Context engineering is what separates agents that work from agents that don’t. It’s not about finding the perfect prompt — it’s about building a system that dynamically manages what the model sees at every step.

The five techniques — compaction, offloading, isolation, caching, and prioritization — form a toolkit, not a recipe. Manus uses all five with heavy emphasis on compaction and isolation. Claude Code emphasizes compaction and caching with a simpler architecture. The right combination depends on your use case.

The agents that win are the ones that manage their context. Not the ones with the cleverest prompts, the most tools, or the biggest context windows. The ones that ensure the model has exactly the right information at exactly the right time — no more, no less.

As Peak Ji (Manus co-founder) warns: if your agent’s performance doesn’t improve when you swap in a stronger model, your harness is the bottleneck.

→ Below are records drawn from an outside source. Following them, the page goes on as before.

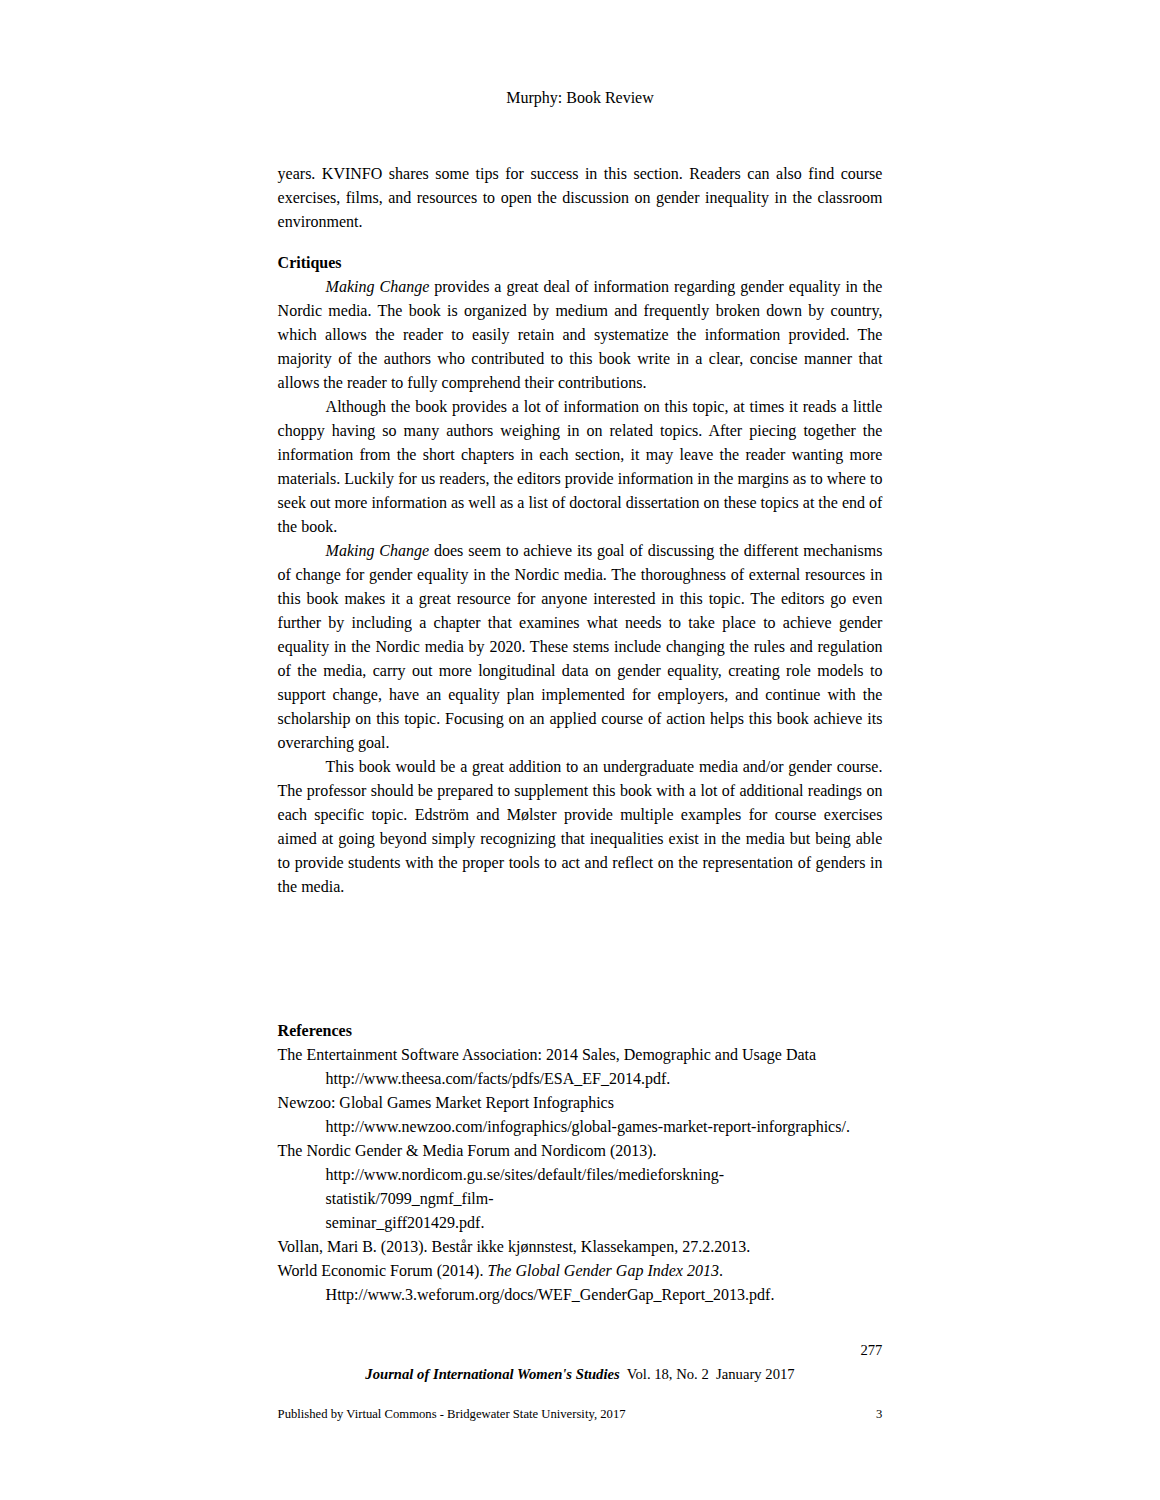Murphy: Book Review
years. KVINFO shares some tips for success in this section. Readers can also find course exercises, films, and resources to open the discussion on gender inequality in the classroom environment.
Critiques
Making Change provides a great deal of information regarding gender equality in the Nordic media. The book is organized by medium and frequently broken down by country, which allows the reader to easily retain and systematize the information provided. The majority of the authors who contributed to this book write in a clear, concise manner that allows the reader to fully comprehend their contributions.
Although the book provides a lot of information on this topic, at times it reads a little choppy having so many authors weighing in on related topics. After piecing together the information from the short chapters in each section, it may leave the reader wanting more materials. Luckily for us readers, the editors provide information in the margins as to where to seek out more information as well as a list of doctoral dissertation on these topics at the end of the book.
Making Change does seem to achieve its goal of discussing the different mechanisms of change for gender equality in the Nordic media. The thoroughness of external resources in this book makes it a great resource for anyone interested in this topic. The editors go even further by including a chapter that examines what needs to take place to achieve gender equality in the Nordic media by 2020. These stems include changing the rules and regulation of the media, carry out more longitudinal data on gender equality, creating role models to support change, have an equality plan implemented for employers, and continue with the scholarship on this topic. Focusing on an applied course of action helps this book achieve its overarching goal.
This book would be a great addition to an undergraduate media and/or gender course. The professor should be prepared to supplement this book with a lot of additional readings on each specific topic. Edström and Mølster provide multiple examples for course exercises aimed at going beyond simply recognizing that inequalities exist in the media but being able to provide students with the proper tools to act and reflect on the representation of genders in the media.
References
The Entertainment Software Association: 2014 Sales, Demographic and Usage Data http://www.theesa.com/facts/pdfs/ESA_EF_2014.pdf.
Newzoo: Global Games Market Report Infographics http://www.newzoo.com/infographics/global-games-market-report-inforgraphics/.
The Nordic Gender & Media Forum and Nordicom (2013). http://www.nordicom.gu.se/sites/default/files/medieforskning-statistik/7099_ngmf_film- seminar_giff201429.pdf.
Vollan, Mari B. (2013). Består ikke kjønnstest, Klassekampen, 27.2.2013.
World Economic Forum (2014). The Global Gender Gap Index 2013. Http://www.3.weforum.org/docs/WEF_GenderGap_Report_2013.pdf.
277
Journal of International Women's Studies Vol. 18, No. 2 January 2017
Published by Virtual Commons - Bridgewater State University, 2017
3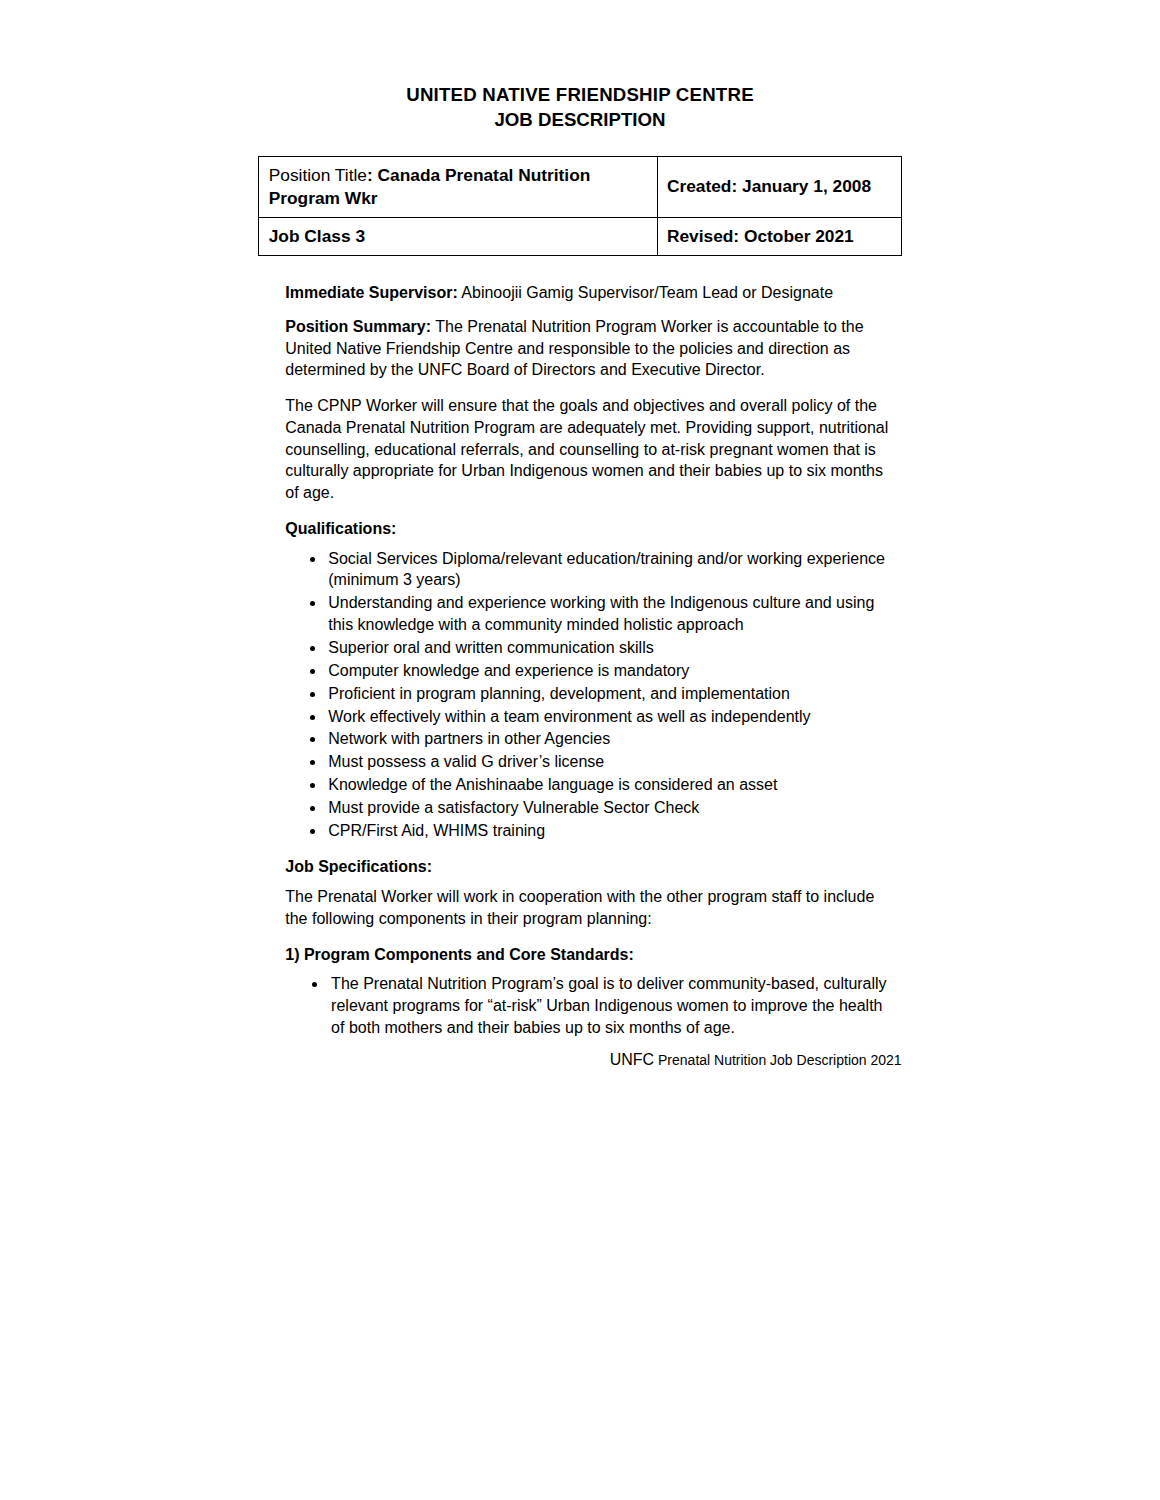UNITED NATIVE FRIENDSHIP CENTRE
JOB DESCRIPTION
| Position Title : Canada Prenatal Nutrition Program Wkr | Created: January 1, 2008 |
| Job Class 3 | Revised: October 2021 |
Immediate Supervisor: Abinoojii Gamig Supervisor/Team Lead or Designate
Position Summary: The Prenatal Nutrition Program Worker is accountable to the United Native Friendship Centre and responsible to the policies and direction as determined by the UNFC Board of Directors and Executive Director.
The CPNP Worker will ensure that the goals and objectives and overall policy of the Canada Prenatal Nutrition Program are adequately met. Providing support, nutritional counselling, educational referrals, and counselling to at-risk pregnant women that is culturally appropriate for Urban Indigenous women and their babies up to six months of age.
Qualifications:
Social Services Diploma/relevant education/training and/or working experience (minimum 3 years)
Understanding and experience working with the Indigenous culture and using this knowledge with a community minded holistic approach
Superior oral and written communication skills
Computer knowledge and experience is mandatory
Proficient in program planning, development, and implementation
Work effectively within a team environment as well as independently
Network with partners in other Agencies
Must possess a valid G driver’s license
Knowledge of the Anishinaabe language is considered an asset
Must provide a satisfactory Vulnerable Sector Check
CPR/First Aid, WHIMS training
Job Specifications:
The Prenatal Worker will work in cooperation with the other program staff to include the following components in their program planning:
1) Program Components and Core Standards:
The Prenatal Nutrition Program’s goal is to deliver community-based, culturally relevant programs for “at-risk” Urban Indigenous women to improve the health of both mothers and their babies up to six months of age.
UNFC Prenatal Nutrition Job Description 2021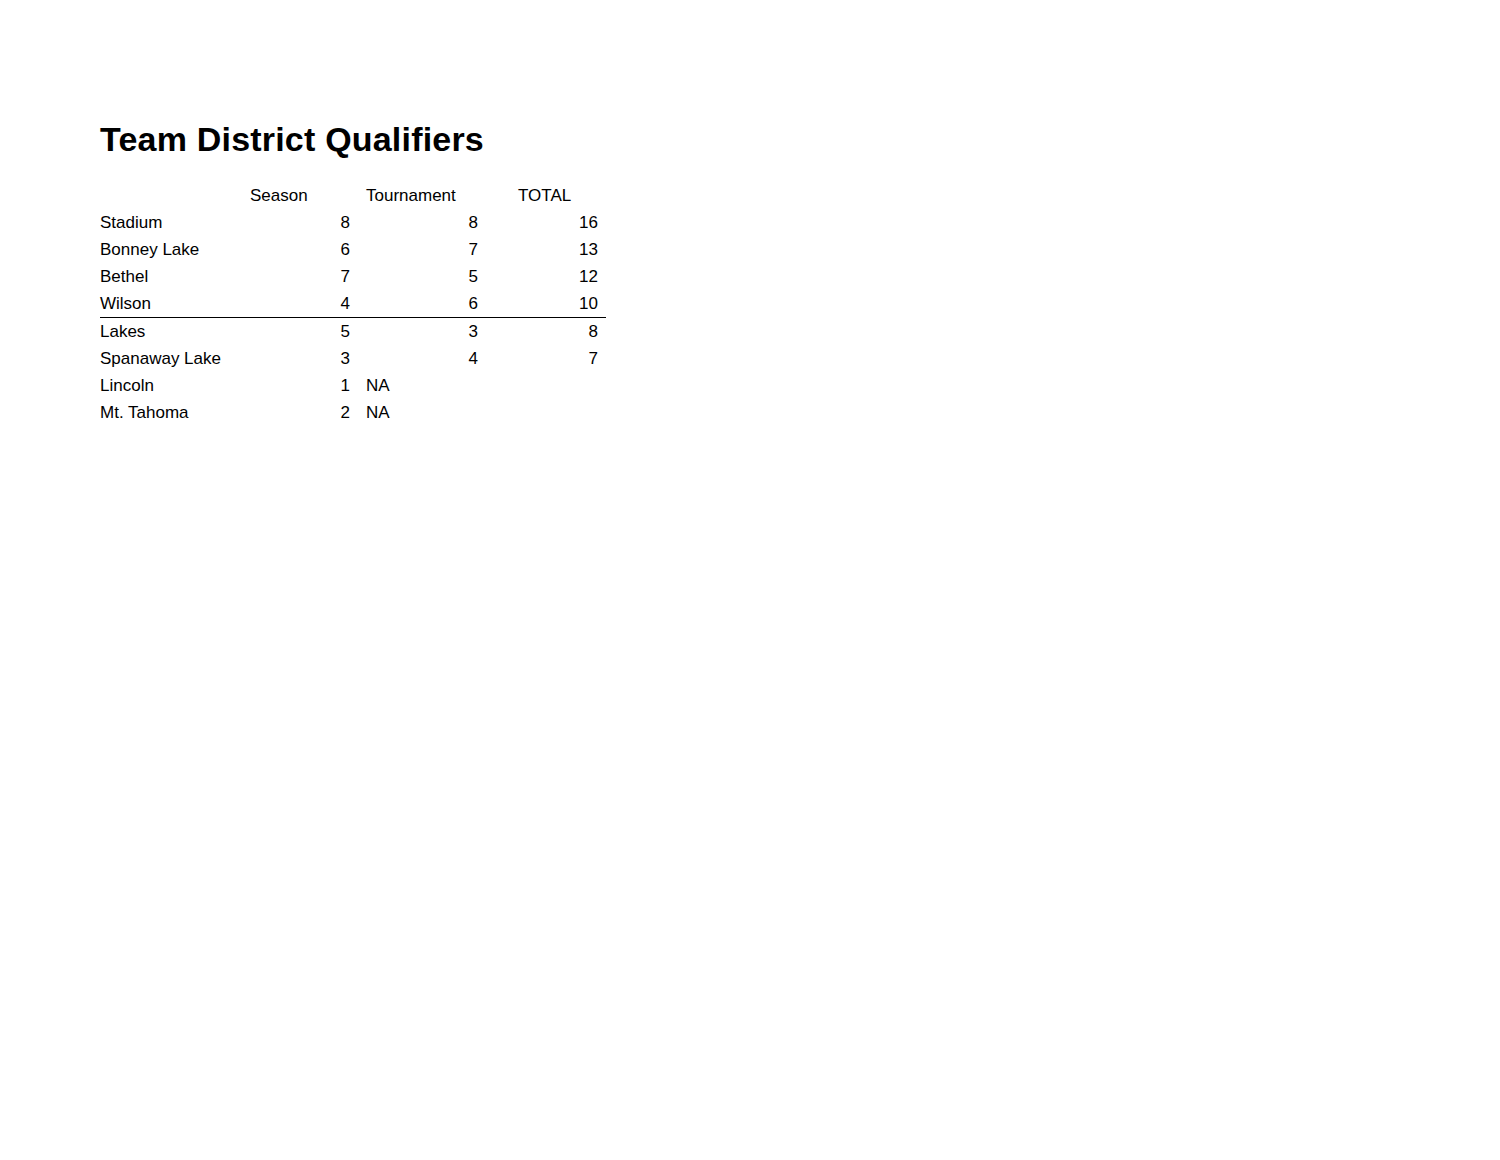Team District Qualifiers
| | Season | Tournament | TOTAL |
| --- | --- | --- | --- |
| Stadium | 8 | 8 | 16 |
| Bonney Lake | 6 | 7 | 13 |
| Bethel | 7 | 5 | 12 |
| Wilson | 4 | 6 | 10 |
| Lakes | 5 | 3 | 8 |
| Spanaway Lake | 3 | 4 | 7 |
| Lincoln | 1 | NA | |
| Mt. Tahoma | 2 | NA | |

Build simple, manage context well, and let the model do what it does best.

References

Liu, N.F. et al. “Lost in the Middle: How Language Models Use Long Contexts.” arXiv:2307.03172, 2023.
Karpathy, A. “Context Engineering” — Tweet, June 2025.
Martin, L. “Context Engineering for AI Agents: A Deep Dive into Manus.” October 2025.
Manus Team. “Context Engineering for AI Agents: Lessons from Building Manus.” Manus Blog, 2025.
Anthropic. “Effective Context Engineering for AI Agents.” Anthropic Engineering Blog, 2025.
Anthropic. “Prompt Caching.” Anthropic Documentation, 2024.
Anthropic. “Contextual Retrieval.” Anthropic Blog, September 2024.
Chroma. “Context Rot.” Chroma Research, 2024.
Packer, C. et al. “MemGPT: Towards LLMs as Operating Systems.” arXiv:2310.08560, 2023.
Hsieh, C.P. et al. “RULER: What’s the Real Context Size of Your Long-Context Language Models?” arXiv:2404.06654, 2024.
Willison, S. “Context Engineering.” Simon Willison’s Weblog, June 2025.